26 апреля он был похоронен по второму разряду на кладбище в Вильмерсдорфе (Берлин). Кроме госпожи Н., за гробом никто не шел. На обнесенной оградой могиле не было поставлено ни памятника, ни даже могильного камня. Только две туи, куст шиповника, да табличка с кладбищенским номером — 446.
Госпожа Н., заботливо ухаживавшая за могилой, так объяснила это одному из русских эмигрантов, написавшему книгу об Азефе:
— Знаете, здесь сейчас так много русских, часто ходят и сюда... Вот видите, рядом тоже русские лежат.
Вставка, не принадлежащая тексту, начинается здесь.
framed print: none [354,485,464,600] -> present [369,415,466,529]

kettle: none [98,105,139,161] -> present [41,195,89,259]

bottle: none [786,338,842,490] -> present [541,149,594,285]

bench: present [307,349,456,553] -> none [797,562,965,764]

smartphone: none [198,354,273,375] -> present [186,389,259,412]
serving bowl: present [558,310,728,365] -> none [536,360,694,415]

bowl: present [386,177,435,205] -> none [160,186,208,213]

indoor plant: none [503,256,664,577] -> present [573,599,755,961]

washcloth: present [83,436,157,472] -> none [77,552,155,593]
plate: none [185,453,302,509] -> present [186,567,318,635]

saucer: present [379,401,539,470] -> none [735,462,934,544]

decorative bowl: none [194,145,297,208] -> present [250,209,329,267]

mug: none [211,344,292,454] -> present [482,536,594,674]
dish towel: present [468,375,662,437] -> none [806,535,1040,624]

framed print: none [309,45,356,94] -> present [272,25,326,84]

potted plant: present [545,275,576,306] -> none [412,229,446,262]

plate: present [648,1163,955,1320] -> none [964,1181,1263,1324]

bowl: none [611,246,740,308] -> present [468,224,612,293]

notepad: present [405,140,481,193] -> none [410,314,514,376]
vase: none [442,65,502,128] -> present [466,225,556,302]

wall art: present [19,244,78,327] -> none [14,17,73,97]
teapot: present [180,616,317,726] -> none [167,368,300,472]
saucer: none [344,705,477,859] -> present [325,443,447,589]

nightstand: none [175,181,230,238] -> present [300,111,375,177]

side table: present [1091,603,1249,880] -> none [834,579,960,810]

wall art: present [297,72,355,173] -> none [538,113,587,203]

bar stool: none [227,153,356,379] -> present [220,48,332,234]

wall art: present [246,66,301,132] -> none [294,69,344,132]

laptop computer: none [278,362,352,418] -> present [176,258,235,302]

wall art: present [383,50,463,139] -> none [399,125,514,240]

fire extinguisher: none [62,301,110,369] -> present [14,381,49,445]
Кто-нибудь прочтет, вспомнит старое, — могут выйти неприятности... Лучше не надо...
Это было сказано весной 1925 года.
* * *
...Я поставил последнюю точку и задумался. Вот и окончен мой труд, выполнено обещание, данное Льву Александровичу Никольскому в далеком теперь от меня Бейруте. Работая над книгой, я окунулся в чужую жизнь и попытался пройти ее со ступеньки на ступеньку. Да, это была жизнь алчного мерзавца, и в то же время Азеф — фигура глубоко трагедийная, характер крупный, хоть и отрицательный...
С какой-то непонятной грустью я стал убирать с моего письменного стола конспекты документов Никольского, листки бумаги с выписками из архивов, книги, содержащие, как говорится на языке исследователя, «справочный аппарат». Их было много. И каждый из их авторов посильно помогал мне в моей работе. Если бы я писал научный труд, я перечислил бы в заключение каждого из них. И теперь говорю им всем, давно покинувшим нашу землю, самое искреннее спасибо за то, что они мне дали, за ту помощь, которую они, не зная уже об этом, оказали мне в моей работе.